→ **Instruction**
Without including the pictures, copy each line below exactly as it reads.

→ **Data shown**
--*--

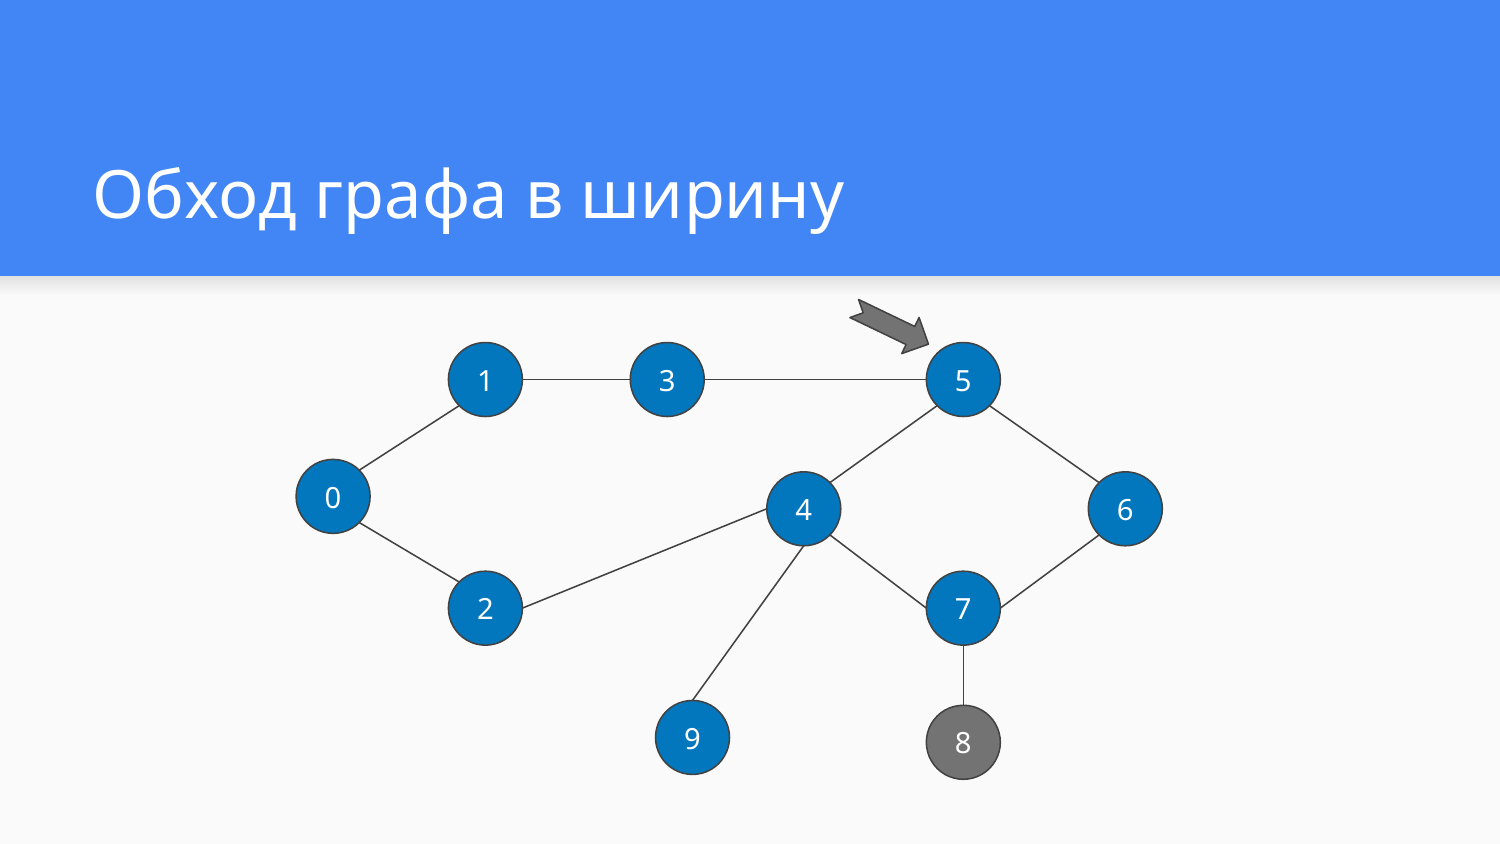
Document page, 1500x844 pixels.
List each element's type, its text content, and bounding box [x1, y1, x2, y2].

text_box 0 [296, 459, 371, 534]
text_box 6 [1088, 471, 1163, 546]
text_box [358, 522, 460, 583]
text_box 8 [926, 705, 1001, 780]
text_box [358, 405, 460, 471]
text_box 7 [927, 571, 1000, 646]
text_box 4 [766, 471, 841, 546]
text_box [989, 405, 1100, 483]
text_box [999, 534, 1100, 609]
text_box 3 [630, 342, 705, 417]
text_box 9 [655, 700, 730, 775]
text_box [829, 405, 938, 483]
title Обход графа в ширину [77, 121, 1427, 248]
text_box 5 [926, 342, 1001, 417]
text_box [522, 508, 767, 609]
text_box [692, 545, 804, 701]
text_box 2 [448, 571, 522, 646]
text_box [849, 299, 929, 354]
text_box 1 [448, 342, 523, 417]
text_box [829, 534, 927, 609]
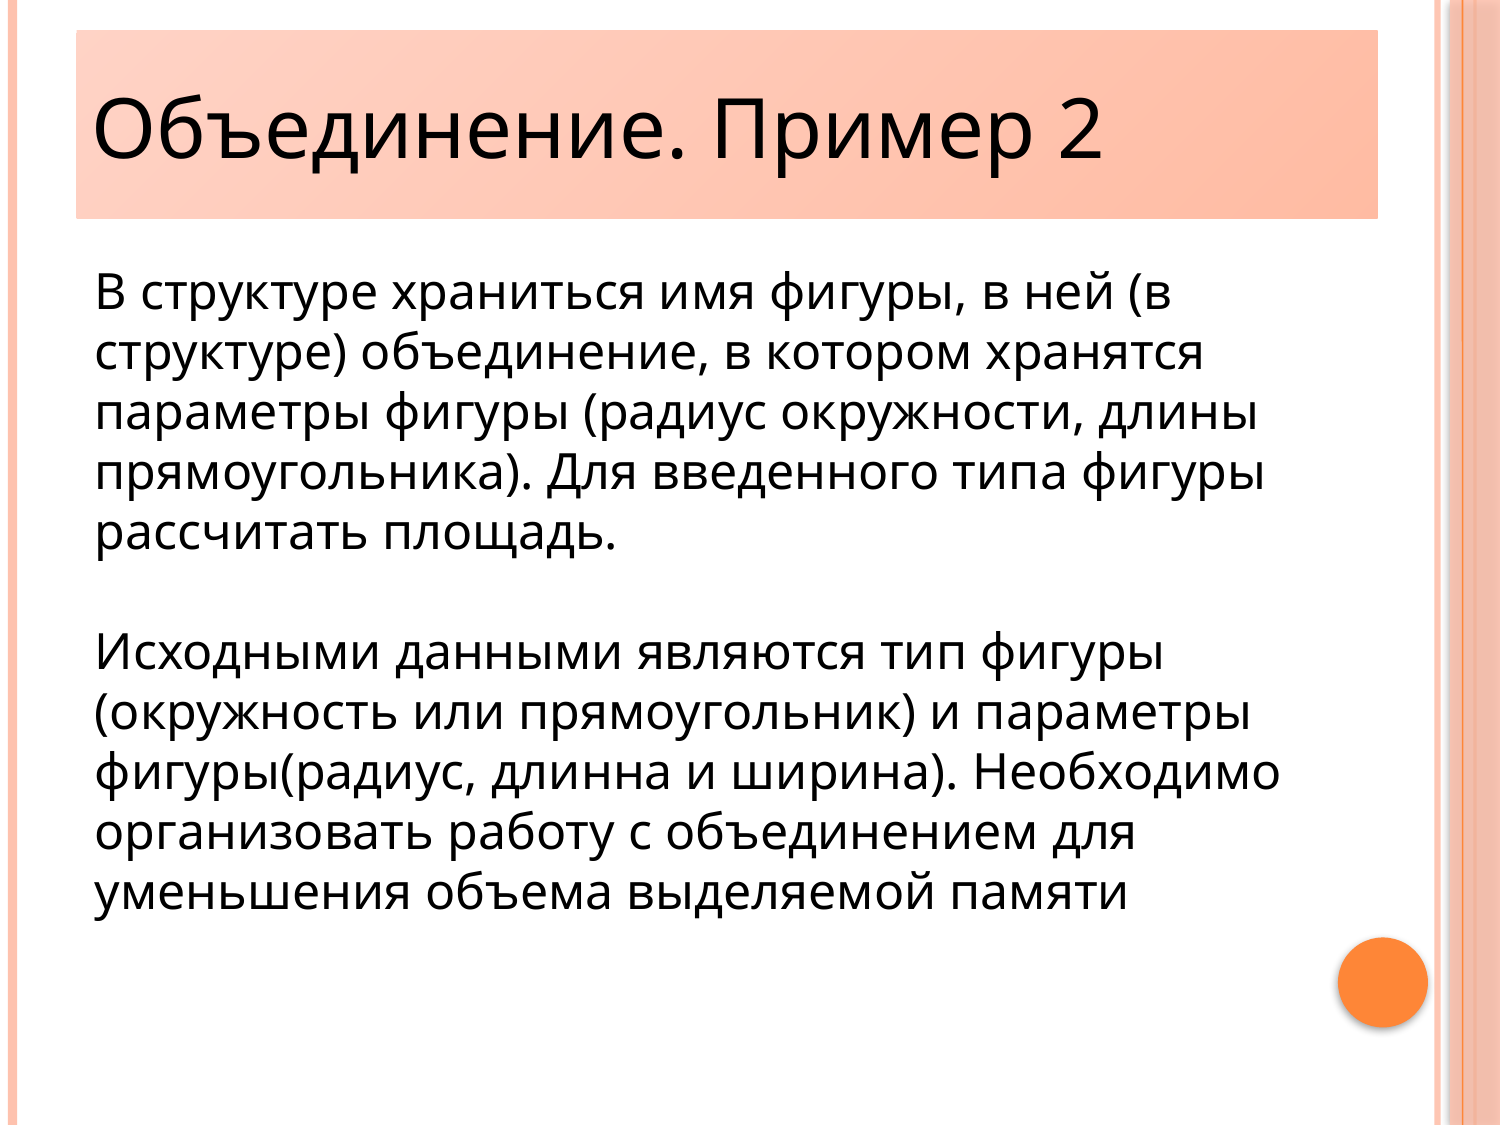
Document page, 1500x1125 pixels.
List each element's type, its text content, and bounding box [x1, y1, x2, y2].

text_box Объединение. Пример 2 [76, 30, 1378, 219]
text_box В структуре храниться имя фигуры, в ней (в структуре) объединение, в котором хранятся параметры фигуры (радиус окружности, длины прямоугольника). Для введенного типа фигуры рассчитать площадь. Исходными данными являются тип фигуры (окружность или прямоугольник) и параметры фигуры(радиус, длинна и ширина). Необходимо организовать работу с объединением для уменьшения объема выделяемой памяти [80, 252, 1375, 928]
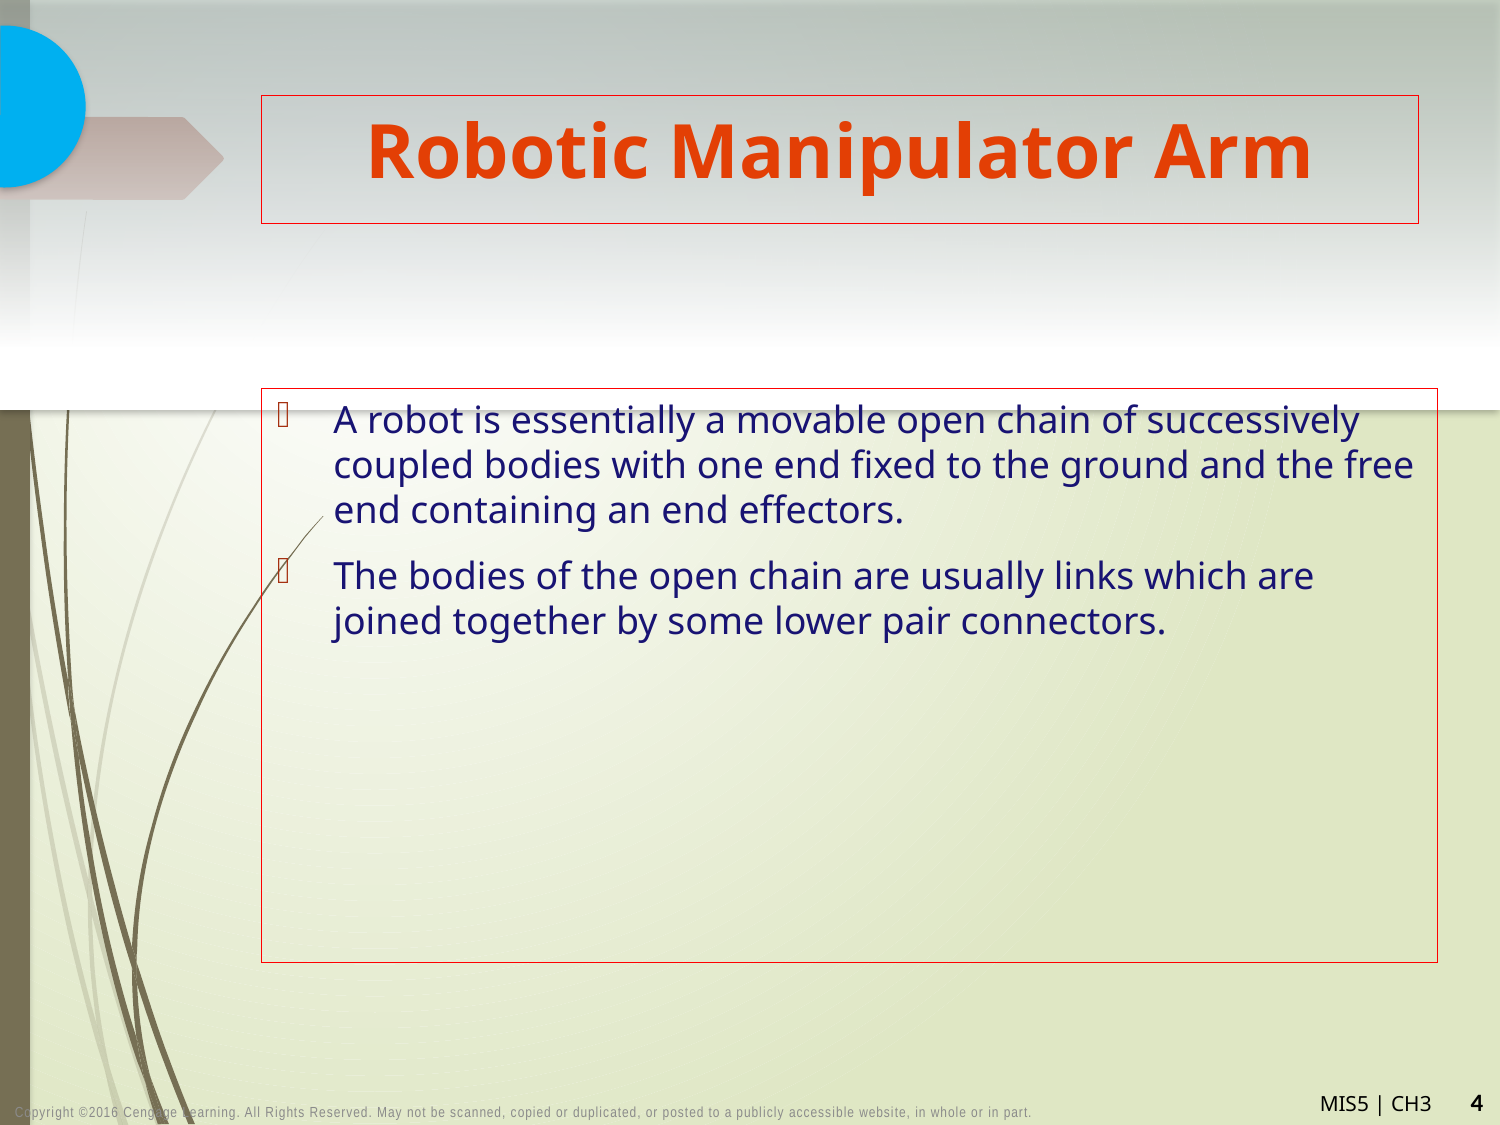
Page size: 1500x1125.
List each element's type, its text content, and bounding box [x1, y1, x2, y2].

list A robot is essentially a movable open chain of successively coupled bodies with one end fixed to the ground and the free end containing an end effectors. The bodies of the open chain are usually links which are joined together by some lower pair connectors. [261, 388, 1438, 963]
title Robotic Manipulator Arm [261, 95, 1419, 224]
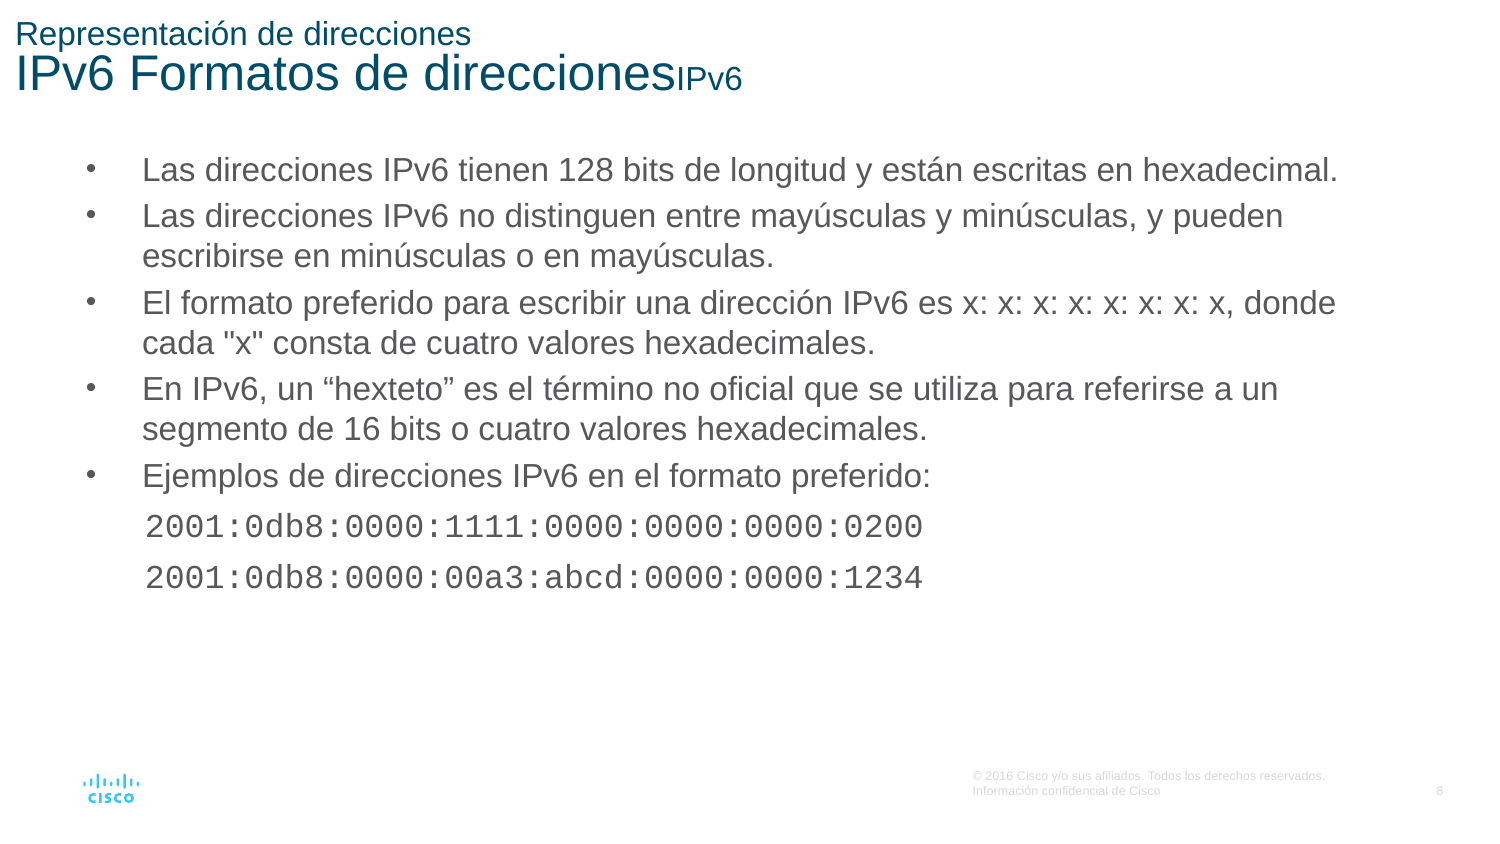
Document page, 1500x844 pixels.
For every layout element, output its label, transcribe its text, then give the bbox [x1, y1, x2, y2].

--*--

→ **Output**
Document page, 1500x844 pixels.
List each element's type, its text content, and bounding box [x1, y1, x2, y2].

text_box 0 [296, 459, 371, 534]
text_box 6 [1088, 471, 1163, 546]
text_box [358, 522, 460, 583]
text_box 8 [926, 705, 1001, 780]
text_box [358, 405, 460, 471]
text_box 7 [927, 571, 1000, 646]
text_box 4 [766, 471, 841, 546]
text_box [989, 405, 1100, 483]
text_box [999, 534, 1100, 609]
text_box 3 [630, 342, 705, 417]
text_box 9 [655, 700, 730, 775]
text_box [829, 405, 938, 483]
title Обход графа в ширину [77, 121, 1427, 248]
text_box 5 [926, 342, 1001, 417]
text_box [522, 508, 767, 609]
text_box [692, 545, 804, 701]
text_box 2 [448, 571, 522, 646]
text_box [849, 299, 929, 354]
text_box 1 [448, 342, 523, 417]
text_box [829, 534, 927, 609]
Document page, 1500x1125 pixels.
List each element's type, its text content, and bounding box [x1, y1, x2, y2].

text_box Объединение. Пример 2 [76, 30, 1378, 219]
text_box В структуре храниться имя фигуры, в ней (в структуре) объединение, в котором хранятся параметры фигуры (радиус окружности, длины прямоугольника). Для введенного типа фигуры рассчитать площадь. Исходными данными являются тип фигуры (окружность или прямоугольник) и параметры фигуры(радиус, длинна и ширина). Необходимо организовать работу с объединением для уменьшения объема выделяемой памяти [80, 252, 1375, 928]
Page size: 1500x1125.
List each element's type, its text content, and bounding box [x1, y1, x2, y2].

list A robot is essentially a movable open chain of successively coupled bodies with one end fixed to the ground and the free end containing an end effectors. The bodies of the open chain are usually links which are joined together by some lower pair connectors. [261, 388, 1438, 963]
title Robotic Manipulator Arm [261, 95, 1419, 224]
Document page, 1500x844 pixels.
For every layout element, output its label, transcribe its text, then give the bbox [x1, y1, x2, y2].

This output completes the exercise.